Monogenic vs Polygenic Inheritance


Types of inheritance, terms, and genetic testing

Monogenic inheritance

Monogenic inheritance means that a disease is caused by a pathogenic genetic variant in a single gene. These variants, as well as the diseases or syndromes they cause, are rare in the general population. There are various kinds of monogenic inheritance, including autosomal dominant and autosomal recessive, which we’ll describe here.

Autosomal dominant inheritance

In the case of autosomal dominant inheritance, only one copy of the varied gene (from either your mother or your father) is needed for the individual to develop the disease. The parent from which the varied gene is inherited typically has the disease. First-degree relatives (parents, siblings, or children) of someone with a pathogenic variant have a 50% probability of also carrying the genetic variant, and thereby developing the disorder.

For some dominantly inherited disorders, such as Huntington’s disease, all carriers of a pathogenic variant will develop the disease. The proportion of carriers who develop the disease is referred to as penetrance. In the case of Huntington’s disease, the penetrance is 100%. When a pathogenic variant is dominantly inherited but not all carriers develop disease, the variant’s penetrance is described as reduced. Most genetic variants that cause hereditary cancer have reduced penetrance. Reduced penetrance is likely the result of risk-reducing genetic factors, and even environmental factors, that to varying degrees compensate for the genetic variant that increases risk. This explains why some hereditary diseases appear to skip generations, even though they genetically do not. For this reason, reviewing the family cancer history is not always sufficient when assessing hereditary cancer.

Another aspect that complicates identification of a dominantly inherited disease is that the same genetic variant can manifest itself in different ways in different individuals. Neurofibromatosis 1 (NF1), for example, can cause vastly different symptoms in different members of the same family. One such symptom is breast cancer.

Even hereditary cancer can manifest itself in various ways. For example, some women with a pathogenic variant in the BRCA1 gene only develop breast cancer, others develop only ovarian cancer, and some develop both. Biological sex impacts manifestation as well. Men with a pathogenic variant in the BRCA1 gene have a slightly increased risk for prostate cancer, while women with the same variant have a significantly increased risk for breast and ovarian cancers.

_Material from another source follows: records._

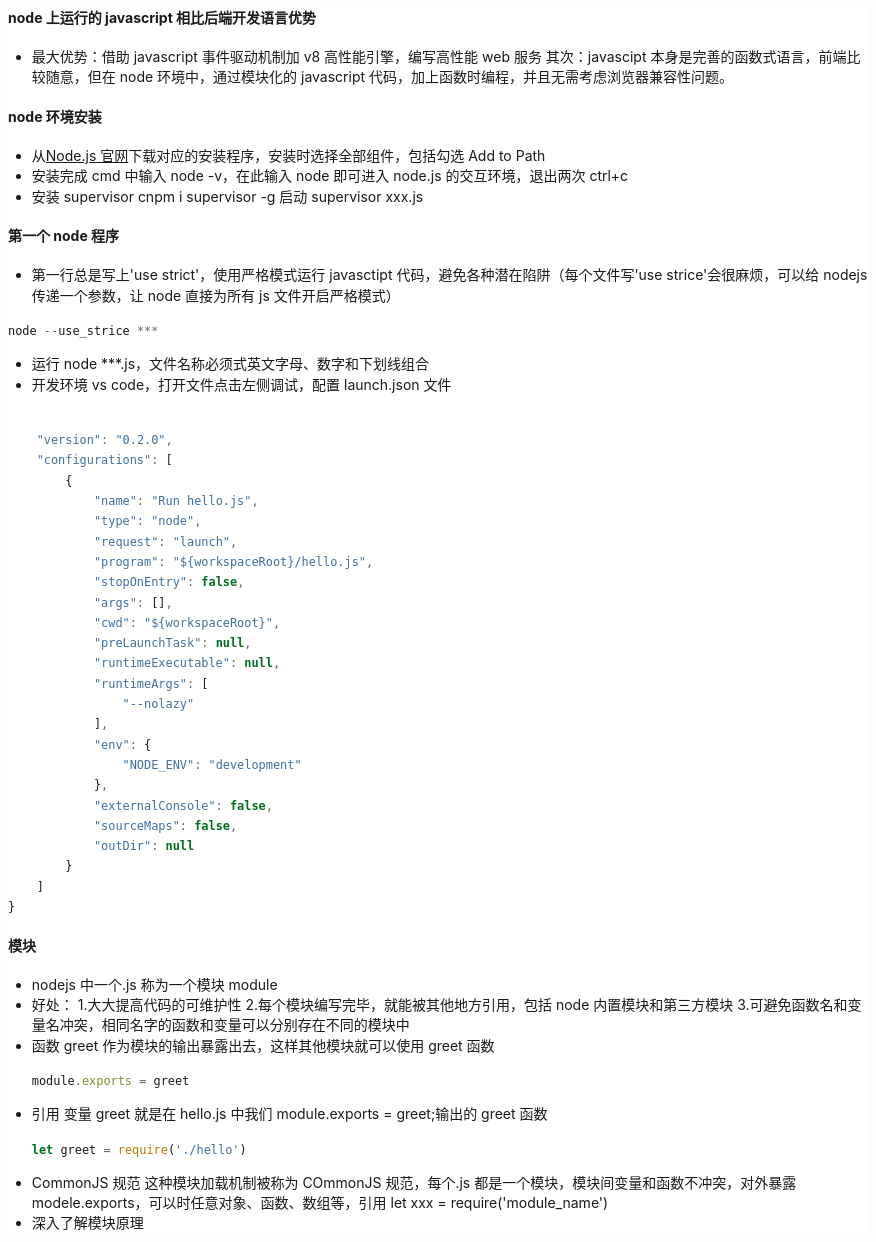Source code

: #### node 上运行的 javascript 相比后端开发语言优势

- 最大优势：借助 javascript 事件驱动机制加 v8 高性能引擎，编写高性能 web 服务
  其次：javascipt 本身是完善的函数式语言，前端比较随意，但在 node 环境中，通过模块化的 javascript 代码，加上函数时编程，并且无需考虑浏览器兼容性问题。

#### node 环境安装

- 从[Node.js 官网](https://nodejs.org/en/)下载对应的安装程序，安装时选择全部组件，包括勾选 Add to Path
- 安装完成 cmd 中输入 node -v，在此输入 node 即可进入 node.js 的交互环境，退出两次 ctrl+c
- 安装 supervisor cnpm i supervisor -g 启动 supervisor xxx.js

#### 第一个 node 程序

- 第一行总是写上'use strict'，使用严格模式运行 javasctipt 代码，避免各种潜在陷阱（每个文件写'use strice'会很麻烦，可以给 nodejs 传递一个参数，让 node 直接为所有 js 文件开启严格模式）

```js
node --use_strice ***
```

- 运行 node \*\*\*.js，文件名称必须式英文字母、数字和下划线组合
- 开发环境 vs code，打开文件点击左侧调试，配置 launch.json 文件

```js

    "version": "0.2.0",
    "configurations": [
        {
            "name": "Run hello.js",
            "type": "node",
            "request": "launch",
            "program": "${workspaceRoot}/hello.js",
            "stopOnEntry": false,
            "args": [],
            "cwd": "${workspaceRoot}",
            "preLaunchTask": null,
            "runtimeExecutable": null,
            "runtimeArgs": [
                "--nolazy"
            ],
            "env": {
                "NODE_ENV": "development"
            },
            "externalConsole": false,
            "sourceMaps": false,
            "outDir": null
        }
    ]
}
```

#### 模块

- nodejs 中一个.js 称为一个模块 module
- 好处： 1.大大提高代码的可维护性 2.每个模块编写完毕，就能被其他地方引用，包括 node 内置模块和第三方模块 3.可避免函数名和变量名冲突，相同名字的函数和变量可以分别存在不同的模块中
- 函数 greet 作为模块的输出暴露出去，这样其他模块就可以使用 greet 函数
  ```js
  module.exports = greet
  ```
- 引用 变量 greet 就是在 hello.js 中我们 module.exports = greet;输出的 greet 函数
  ```js
  let greet = require('./hello')
  ```
- CommonJS 规范
  这种模块加载机制被称为 COmmonJS 规范，每个.js 都是一个模块，模块间变量和函数不冲突，对外暴露 modele.exports，可以时任意对象、函数、数组等，引用 let xxx = require('module_name')
- 深入了解模块原理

Autosomal recessive inheritance

In the case of autosomal recessive inheritance, two pathogenically varied copies of the gene must be inherited – one from the mother and one from the father – for the individual to develop the disease. The parents in this case are typically free from the disease, or healthy carriers. The two variants do not need to be identical but must occur in the same gene. If an individual develops a recessive disease, then both parents are healthy carriers. Each child of two healthy carriers has a 25% probability of inheriting two varied copies and developing the disease.

Within hereditary cancer, there exists one recessively inherited colorectal cancer syndrome called MUTYH-associated polyposis. Another recessive disease that you may have heard of is cystic fibrosis.

Polygenic inheritance

Most diseases and conditions are not monogenically inherited but are caused by several genetic variants in various genes. These genetic variants are commonly occurring and are called polymorphisms. Because they are so common, there are many carriers that will never develop the associated disease. On its own, one polymorphism has minimal effect on disease risk. Together, however, a combination of many polymorphisms can lead to increased risk.

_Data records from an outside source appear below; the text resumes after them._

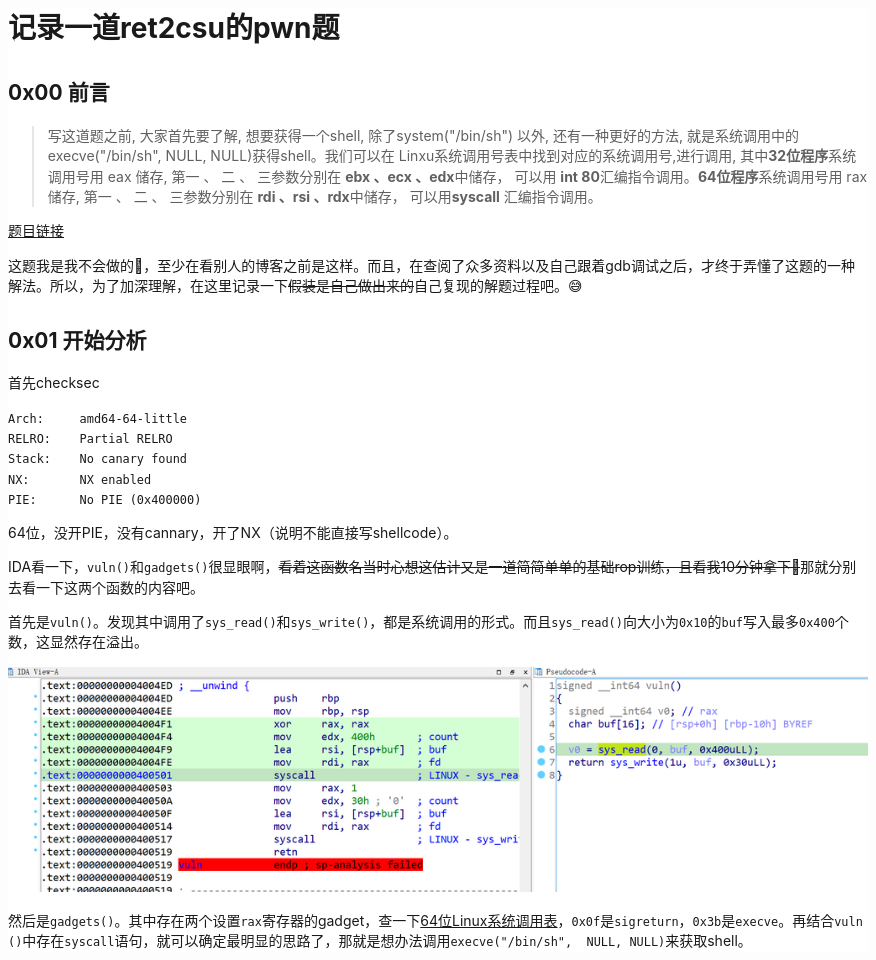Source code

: # 记录一道ret2csu的pwn题


## 0x00 前言

> 写这道题之前, 大家首先要了解, 想要获得一个shell, 除了system("/bin/sh") 以外, 还有一种更好的方法, 就是系统调用中的 execve("/bin/sh", NULL, NULL)获得shell。我们可以在 Linxu系统调用号表中找到对应的系统调用号,进行调用, 其中**32位程序**系统调用号用 eax 储存, 第一 、 二 、 三参数分别在 **ebx 、ecx 、edx**中储存， 可以用 **int 80**汇编指令调用。**64位程序**系统调用号用 rax 储存, 第一 、 二 、 三参数分别在 **rdi 、rsi 、rdx**中储存， 可以用**syscall** 汇编指令调用。

[题目链接](https://buuoj.cn/challenges#ciscn_2019_s_3)

这题我是我不会做的🤡，至少在看别人的博客之前是这样。而且，在查阅了众多资料以及自己跟着gdb调试之后，才终于弄懂了这题的一种解法。所以，为了加深理解，在这里记录一下~~假装是自己做出来的~~自己复现的解题过程吧。😅

## 0x01 开始分析	

首先checksec

```
Arch:     amd64-64-little
RELRO:    Partial RELRO
Stack:    No canary found
NX:       NX enabled
PIE:      No PIE (0x400000)
```

64位，没开PIE，没有cannary，开了NX（说明不能直接写shellcode）。

IDA看一下，`vuln()`和`gadgets()`很显眼啊，~~看着这函数名当时心想这估计又是一道简简单单的基础rop训练，且看我10分钟拿下🤣~~那就分别去看一下这两个函数的内容吧。

首先是`vuln()`。发现其中调用了`sys_read()`和`sys_write()`，都是系统调用的形式。而且`sys_read()`向大小为`0x10`的`buf`写入最多`0x400`个数，这显然存在溢出。

![image-20210827140902790](image-20210827140902790.png "vuln()函数")

然后是`gadgets()`。其中存在两个设置`rax`寄存器的gadget，查一下[64位Linux系统调用表](https://archive.next.arttnba3.cn/2000/10/12/%E3%80%90%E8%B5%84%E6%96%99%E5%AD%98%E6%A1%A3-0x01%E3%80%91Linux%E7%B3%BB%E7%BB%9F%E8%B0%83%E7%94%A8%E4%B8%80%E8%A7%88-by-arttnba3/#0x02.64%E4%BD%8D%E7%B3%BB%E7%BB%9F%E8%B0%83%E7%94%A8%E4%B8%80%E8%A7%88%E8%A1%A8)，`0x0f`是`sigreturn`，`0x3b`是`execve`。再结合`vuln()`中存在`syscall`语句，就可以确定最明显的思路了，那就是想办法调用`execve("/bin/sh",  NULL, NULL)`来获取shell。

Through studying hundreds of thousands of genetic variants found in thousands of individuals, it’s been observed that certain variants are more common in those with a specific disease as compared to healthy individuals. Similarly, there exist genetic variants that protect against disease.

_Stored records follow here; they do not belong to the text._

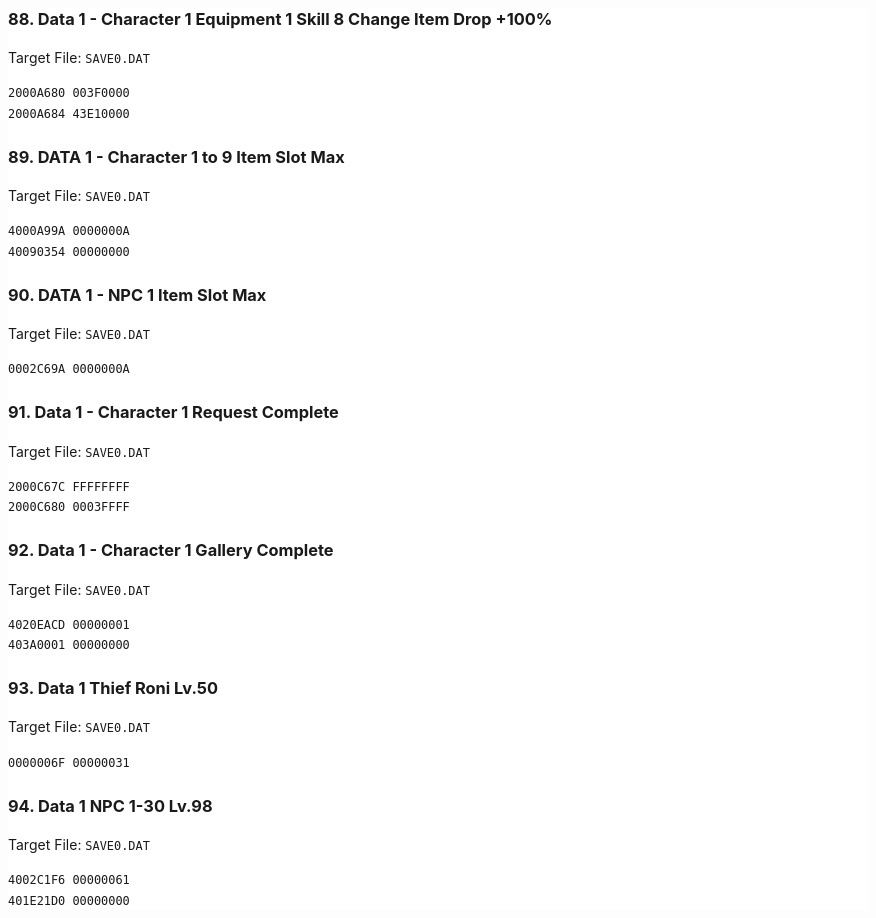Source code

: ### 88. Data 1 - Character 1 Equipment 1 Skill 8 Change Item Drop +100%

Target File: `SAVE0.DAT`

```
2000A680 003F0000
2000A684 43E10000
```

### 89. DATA 1 - Character 1 to 9 Item Slot Max

Target File: `SAVE0.DAT`

```
4000A99A 0000000A
40090354 00000000
```

### 90. DATA 1 - NPC 1 Item Slot Max

Target File: `SAVE0.DAT`

```
0002C69A 0000000A
```

### 91. Data 1 - Character 1 Request Complete

Target File: `SAVE0.DAT`

```
2000C67C FFFFFFFF
2000C680 0003FFFF
```

### 92. Data 1 - Character 1 Gallery Complete

Target File: `SAVE0.DAT`

```
4020EACD 00000001
403A0001 00000000
```

### 93. Data 1 Thief Roni Lv.50

Target File: `SAVE0.DAT`

```
0000006F 00000031
```

### 94. Data 1 NPC 1-30 Lv.98

Target File: `SAVE0.DAT`

```
4002C1F6 00000061
401E21D0 00000000
```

Even common variants impact cancer risk. There are many families, for example, with several generations of breast cancer without any monogenically inherited pathogenic variant to explain the disease penetrance. These families likely carry a very large quantity of risk polymorphisms, indicating an increased breast cancer risk for those with close family members with breast cancer. It is harder to estimate increased risk due to polymorphisms than a monogenetic cause with a genetic test. Genetic testing of common variants is therefore not utilized in clinical practice today. Family cancer history is instead used as a surrogate to estimate a health individual’s cancer risk. Genetic testing of common variants will likely come into standard practice in the not-so-distant future.